そして次のバス停に着いた時、この緊張はある程度ほぐれることになる、寝ていたS〇GA男がバスの停車音で目を覚ましたのだ。

狂気に飲まれていた人が正気に戻ってくれた時と似たような感じだろうか、男の目が覚めた=S〇GA男が遠ざかったように皆は思ったのだろう、バス内に安堵の呼吸が聞こえ始める。

……そんな時だった、止まったのがバス停なので事情を何も知らない数人が新たにバスに乗り込み、そのうちの一人がさっきまで眠っていて今も寝ぼけ気味の男の隣の席に近づいた。

そして――


「すみません、隣の席座っても大丈夫ですか?」

「S〇~GA~(美声)」

「え?」

「「「「え!?!?」」」」


世界は再び闇に包まれた。

乗客は皆再び男に振り向き口を開けてポカーンとしている。

座っていいか聞いた人は何が起こったのか分からないのか呆然としている。


「……え?」


終いには眠っていた男さえ自分が何を言ったのか理解できていないようで自分自身に驚いていた。

……結局、私と友達が目的地で降りるまで、異質な空間は続いたのだった――。




「――っていう話なんだけど、皆どう思うよ?」


コメント

:場を想像したらシュール過ぎて草

:最後の最後まで意味不明で草

:世にも奇妙な物語とすべらない話のコラボかな?

:どう思うって聞かれても当然「え?」ですよ

:その男何者なんだwww


話が終わった後のコメント欄は、予想通り戸惑いと笑いの入り乱れたカオスなものになっていた。

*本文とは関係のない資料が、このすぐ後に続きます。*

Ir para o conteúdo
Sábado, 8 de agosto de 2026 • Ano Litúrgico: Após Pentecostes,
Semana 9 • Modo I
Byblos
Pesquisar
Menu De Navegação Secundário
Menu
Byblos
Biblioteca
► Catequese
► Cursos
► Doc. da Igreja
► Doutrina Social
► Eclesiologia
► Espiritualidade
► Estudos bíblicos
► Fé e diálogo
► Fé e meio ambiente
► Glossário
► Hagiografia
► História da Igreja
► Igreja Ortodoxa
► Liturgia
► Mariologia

「ほんと彼には何があったんだろうね……ちなみに私はS〇GAの潜伏宣伝員説を推してます」


コメント

:潜伏工作員みたいに言うな

:ステルスマーケティングってこうやってやるのか

:確かにその場に居た人全員がS〇GAのことしか考えられなくなったから宣伝大成功だな

:ただのS〇GAオタクでしょ(名推理)

:そんな場に居合わせたら絶対噴き出してるわ笑


「いや、言っておくけどめちゃくちゃ怖かったからね!? 脳の理解を完全に超えた現象を目の当たりにすることってなかなかないと思うけど、得体の知れない恐怖ってのは冗談抜きで身の毛もよだつ思いだったよ……」


以上が私の思いつく今までで一番びっくりした話でした。

だが私は知らなかった……こんな話をしたせいで、更なる驚きが私に白羽の矢をたててしまったことを……。